There are solutions that might help. The Waterhouse Report spoke of a Children's Commissioner who would guarantee a proper and free access for the voices of complaint. And it may well be time for Westminster to follow the hints of the Assembly's practice and make children the explicit focus of a proper ministerial post that would being together issues about childcare, support for carers, training for carers, benefit and so on - a daunting task, but surely an increasingly urgent one.

However, there remains the deeper question. In the book of Proverbs, there is a memorable passage describing how 'Wisdom' builds a house (9.1ff.), setting up the pillars that support it, preparing food for all and inviting the 'simple' to step in and feast. later on in Proverbs (24.3-4), we read again that 'By wisdom a house is built,...by knowledge the rooms are filled with all precious and pleasant riches'. Wisdom, in the Old Testament, is a word of immense resonance: it stands not just for human shrewdness but for the harmony of God's mind, reflected in the world. To acquire wisdom is to see and hear this harmony and to act in accordance with it. It means seeing how the world is an interdependent whole, its elements slowly locking in together to show, as time passes, the glory and beauty of the mind of God worked out in every detail of the world. So the building of a house that will stand and will welcome all in need of insight and save them from the false simplicity of selfishness depends on the sense of belonging in a world made by God as a pattern of mutuality.

Think of this in relation to our concern today. The wisdom that will build a house safe for our children to live and grown in is a recognition that we are not a horde of competing egos in a neutral world of exploitable stuff. A secure environment for human growing up will be one in which we acknowledge what the whole environment really is - a pattern of life and exchange. Responsibility for our material setting, serious thought about the future of the world's ecosystems, is part of building a trustworthy environment - a world, as we so often say, safe for our children. - And it must be an environment that takes in also the human 'ecosystem', the values and contributions of people who are not going to be profitmakers - the old, the young, the disabled. Concerns about childcare can't be abstracted from these broader issues because the health of our human world is, ultimately, indivisible. And it won't be served or forwarded unless we can face the fears and hurts and resentments and desires that keep us less than adult.

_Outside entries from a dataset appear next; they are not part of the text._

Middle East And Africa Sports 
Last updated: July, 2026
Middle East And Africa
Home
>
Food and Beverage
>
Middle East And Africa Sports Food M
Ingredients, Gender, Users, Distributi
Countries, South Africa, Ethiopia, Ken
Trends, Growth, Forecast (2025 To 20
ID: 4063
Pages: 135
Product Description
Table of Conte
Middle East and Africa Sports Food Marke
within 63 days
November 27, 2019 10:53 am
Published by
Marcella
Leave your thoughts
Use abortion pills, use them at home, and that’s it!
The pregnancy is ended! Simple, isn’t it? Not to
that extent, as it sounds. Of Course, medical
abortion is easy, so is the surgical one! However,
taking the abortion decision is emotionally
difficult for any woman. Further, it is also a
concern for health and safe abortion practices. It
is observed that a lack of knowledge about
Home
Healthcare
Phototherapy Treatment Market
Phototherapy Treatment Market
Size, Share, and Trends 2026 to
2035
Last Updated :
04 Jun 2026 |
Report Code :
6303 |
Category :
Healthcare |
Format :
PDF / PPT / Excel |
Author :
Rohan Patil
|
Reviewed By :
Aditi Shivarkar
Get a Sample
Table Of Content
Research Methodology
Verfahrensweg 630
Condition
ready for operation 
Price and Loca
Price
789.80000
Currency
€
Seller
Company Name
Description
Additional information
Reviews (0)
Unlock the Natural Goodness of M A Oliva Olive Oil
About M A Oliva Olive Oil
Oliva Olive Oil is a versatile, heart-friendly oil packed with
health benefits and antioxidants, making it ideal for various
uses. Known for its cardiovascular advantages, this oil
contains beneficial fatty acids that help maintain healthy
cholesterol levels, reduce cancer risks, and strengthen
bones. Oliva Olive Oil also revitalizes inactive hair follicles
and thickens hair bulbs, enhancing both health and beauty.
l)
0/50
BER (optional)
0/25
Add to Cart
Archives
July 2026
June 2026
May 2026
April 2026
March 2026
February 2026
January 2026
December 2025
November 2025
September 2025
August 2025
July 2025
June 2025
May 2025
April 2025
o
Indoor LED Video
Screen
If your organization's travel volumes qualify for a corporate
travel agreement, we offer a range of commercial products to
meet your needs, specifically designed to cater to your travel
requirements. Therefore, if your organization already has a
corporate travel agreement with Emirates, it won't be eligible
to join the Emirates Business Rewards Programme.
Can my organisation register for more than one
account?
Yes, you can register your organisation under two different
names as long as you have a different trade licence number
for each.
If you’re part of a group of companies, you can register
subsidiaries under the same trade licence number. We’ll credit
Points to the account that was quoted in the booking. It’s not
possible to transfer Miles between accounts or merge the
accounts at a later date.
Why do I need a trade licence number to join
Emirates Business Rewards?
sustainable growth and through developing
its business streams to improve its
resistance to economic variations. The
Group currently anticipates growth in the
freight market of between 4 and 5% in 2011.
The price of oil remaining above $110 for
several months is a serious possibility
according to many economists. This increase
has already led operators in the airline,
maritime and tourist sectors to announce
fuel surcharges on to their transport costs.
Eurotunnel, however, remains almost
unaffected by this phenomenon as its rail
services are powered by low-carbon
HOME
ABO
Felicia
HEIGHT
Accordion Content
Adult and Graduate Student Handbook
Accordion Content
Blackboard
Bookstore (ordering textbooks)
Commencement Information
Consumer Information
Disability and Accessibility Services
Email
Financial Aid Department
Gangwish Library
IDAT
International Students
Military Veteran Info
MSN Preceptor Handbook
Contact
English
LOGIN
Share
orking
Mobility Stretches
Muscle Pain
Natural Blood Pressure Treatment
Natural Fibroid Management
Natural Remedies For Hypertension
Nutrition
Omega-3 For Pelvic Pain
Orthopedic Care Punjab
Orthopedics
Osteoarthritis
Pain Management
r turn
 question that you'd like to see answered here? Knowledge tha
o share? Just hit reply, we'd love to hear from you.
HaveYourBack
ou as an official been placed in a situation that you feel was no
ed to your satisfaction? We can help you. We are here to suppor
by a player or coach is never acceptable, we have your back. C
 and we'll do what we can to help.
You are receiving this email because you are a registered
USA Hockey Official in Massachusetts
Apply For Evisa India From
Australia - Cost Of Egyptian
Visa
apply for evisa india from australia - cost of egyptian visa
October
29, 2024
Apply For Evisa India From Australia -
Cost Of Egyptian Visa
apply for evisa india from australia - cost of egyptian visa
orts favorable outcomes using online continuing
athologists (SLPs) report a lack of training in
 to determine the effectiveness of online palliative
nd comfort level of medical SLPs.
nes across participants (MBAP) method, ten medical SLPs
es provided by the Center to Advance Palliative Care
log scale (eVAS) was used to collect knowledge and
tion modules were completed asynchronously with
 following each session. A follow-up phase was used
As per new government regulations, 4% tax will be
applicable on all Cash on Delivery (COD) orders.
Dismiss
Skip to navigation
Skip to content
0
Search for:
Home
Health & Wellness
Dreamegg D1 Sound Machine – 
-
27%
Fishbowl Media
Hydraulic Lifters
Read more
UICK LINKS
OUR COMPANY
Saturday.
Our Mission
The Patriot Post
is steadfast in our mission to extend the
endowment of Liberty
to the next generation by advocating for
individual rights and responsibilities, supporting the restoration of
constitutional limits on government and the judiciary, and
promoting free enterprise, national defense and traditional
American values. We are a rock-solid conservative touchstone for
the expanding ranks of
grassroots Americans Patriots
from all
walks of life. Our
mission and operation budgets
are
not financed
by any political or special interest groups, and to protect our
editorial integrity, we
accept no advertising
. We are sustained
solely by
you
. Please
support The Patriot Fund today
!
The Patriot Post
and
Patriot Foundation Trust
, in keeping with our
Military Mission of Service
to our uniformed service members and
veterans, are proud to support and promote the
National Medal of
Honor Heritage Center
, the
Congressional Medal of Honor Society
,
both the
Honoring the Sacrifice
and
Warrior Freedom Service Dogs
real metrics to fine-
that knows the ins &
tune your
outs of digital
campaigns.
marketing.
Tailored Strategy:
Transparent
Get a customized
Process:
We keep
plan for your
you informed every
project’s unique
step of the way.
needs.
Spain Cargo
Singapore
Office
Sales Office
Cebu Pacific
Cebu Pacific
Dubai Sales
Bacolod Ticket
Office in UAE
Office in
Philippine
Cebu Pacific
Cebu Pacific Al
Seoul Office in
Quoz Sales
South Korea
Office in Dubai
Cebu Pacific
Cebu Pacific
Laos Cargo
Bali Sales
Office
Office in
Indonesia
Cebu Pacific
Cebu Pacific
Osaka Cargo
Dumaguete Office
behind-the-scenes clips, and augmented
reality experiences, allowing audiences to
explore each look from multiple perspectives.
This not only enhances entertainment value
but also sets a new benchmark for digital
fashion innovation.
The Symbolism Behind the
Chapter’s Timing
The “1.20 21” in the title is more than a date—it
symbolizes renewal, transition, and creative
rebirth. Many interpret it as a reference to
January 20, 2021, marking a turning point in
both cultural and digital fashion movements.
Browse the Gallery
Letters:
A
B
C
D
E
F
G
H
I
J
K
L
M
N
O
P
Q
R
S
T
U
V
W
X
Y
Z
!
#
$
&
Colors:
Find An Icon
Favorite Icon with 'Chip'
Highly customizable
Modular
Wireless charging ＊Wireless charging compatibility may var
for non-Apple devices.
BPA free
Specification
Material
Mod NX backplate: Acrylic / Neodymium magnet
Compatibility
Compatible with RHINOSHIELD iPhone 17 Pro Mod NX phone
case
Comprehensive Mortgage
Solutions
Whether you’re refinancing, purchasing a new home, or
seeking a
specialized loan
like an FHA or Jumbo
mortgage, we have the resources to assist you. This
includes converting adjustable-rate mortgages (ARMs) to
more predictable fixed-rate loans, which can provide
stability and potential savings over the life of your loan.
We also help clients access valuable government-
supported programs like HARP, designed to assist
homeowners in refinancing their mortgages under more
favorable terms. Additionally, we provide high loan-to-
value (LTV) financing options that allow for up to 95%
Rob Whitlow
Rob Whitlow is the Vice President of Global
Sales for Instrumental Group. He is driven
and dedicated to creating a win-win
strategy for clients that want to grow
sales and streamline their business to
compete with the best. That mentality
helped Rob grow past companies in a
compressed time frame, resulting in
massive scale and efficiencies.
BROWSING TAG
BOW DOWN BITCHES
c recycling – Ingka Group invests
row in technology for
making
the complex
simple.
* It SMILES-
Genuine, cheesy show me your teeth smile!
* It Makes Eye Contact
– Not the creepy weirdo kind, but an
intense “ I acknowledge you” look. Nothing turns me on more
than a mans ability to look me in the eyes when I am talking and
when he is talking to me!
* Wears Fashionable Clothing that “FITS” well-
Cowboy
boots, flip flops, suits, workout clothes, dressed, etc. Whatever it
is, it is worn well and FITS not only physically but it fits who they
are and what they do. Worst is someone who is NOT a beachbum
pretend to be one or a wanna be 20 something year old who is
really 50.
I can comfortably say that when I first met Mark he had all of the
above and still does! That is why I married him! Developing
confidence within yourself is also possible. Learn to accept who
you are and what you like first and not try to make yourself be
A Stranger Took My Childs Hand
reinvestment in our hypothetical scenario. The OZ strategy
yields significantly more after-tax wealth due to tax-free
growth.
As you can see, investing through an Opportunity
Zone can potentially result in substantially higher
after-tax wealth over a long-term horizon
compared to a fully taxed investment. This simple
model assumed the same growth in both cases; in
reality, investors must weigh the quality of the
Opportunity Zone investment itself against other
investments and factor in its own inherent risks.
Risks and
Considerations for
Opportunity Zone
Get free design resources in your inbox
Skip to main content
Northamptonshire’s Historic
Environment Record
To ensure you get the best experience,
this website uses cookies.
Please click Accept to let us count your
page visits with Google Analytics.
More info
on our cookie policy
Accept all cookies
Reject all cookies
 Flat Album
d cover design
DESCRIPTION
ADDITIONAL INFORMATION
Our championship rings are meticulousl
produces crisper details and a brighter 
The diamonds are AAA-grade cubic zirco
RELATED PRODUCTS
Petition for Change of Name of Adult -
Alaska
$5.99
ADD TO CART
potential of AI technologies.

Jesus of Nazareth was seen by his early followers, as he is seen today, in terms of Wisdom incarnate, the embodiment of God's mind in the world - because he both teaches about and makes possible by his acts and sufferings a life in accordance with this pattern of mutual valuing, serving and loving. So it's no accident that he told his friends to learn from the child - a very bizarre idea in the culture of his day. The child's trusting dependence, the child's welcoming of the world around in joy - these are the proper marks of adults who have heard the good news of God's love. But this has two consequences. It becomes all the more terrible to abuse the trust, to exploit the welcoming vulnerability of the child for your own purposes; better, says the Lord, to hang a millstone round your neck and jump in the sea. To hurt a child is to condemn yourself to spiritual death. And so, second, the implication is that the silencing of a child's voice and experience fractures a whole community's life; there is something that isn't being learned, some dimension of humanity that is missing. And to be committed to Jesus Christ simply is, among other things, to be committed to making the child's voice audible, learning from the person who is, in our world, sentimentalised yet so often dismissed or brutalised or straitjacketed.

The hurt child makes us all less human. The unsafe child makes us all less secure. The child whose life is frustrated and distorted by abuse and violence is a sign of a society refusing maturity. God give is the wisdom to build a house that will stand, a home in which selves may develop as God means them to. God save us from our childishness and set us free instead to learn from the child's wisdom. God help us listen to the child, for the sake of our very humanity.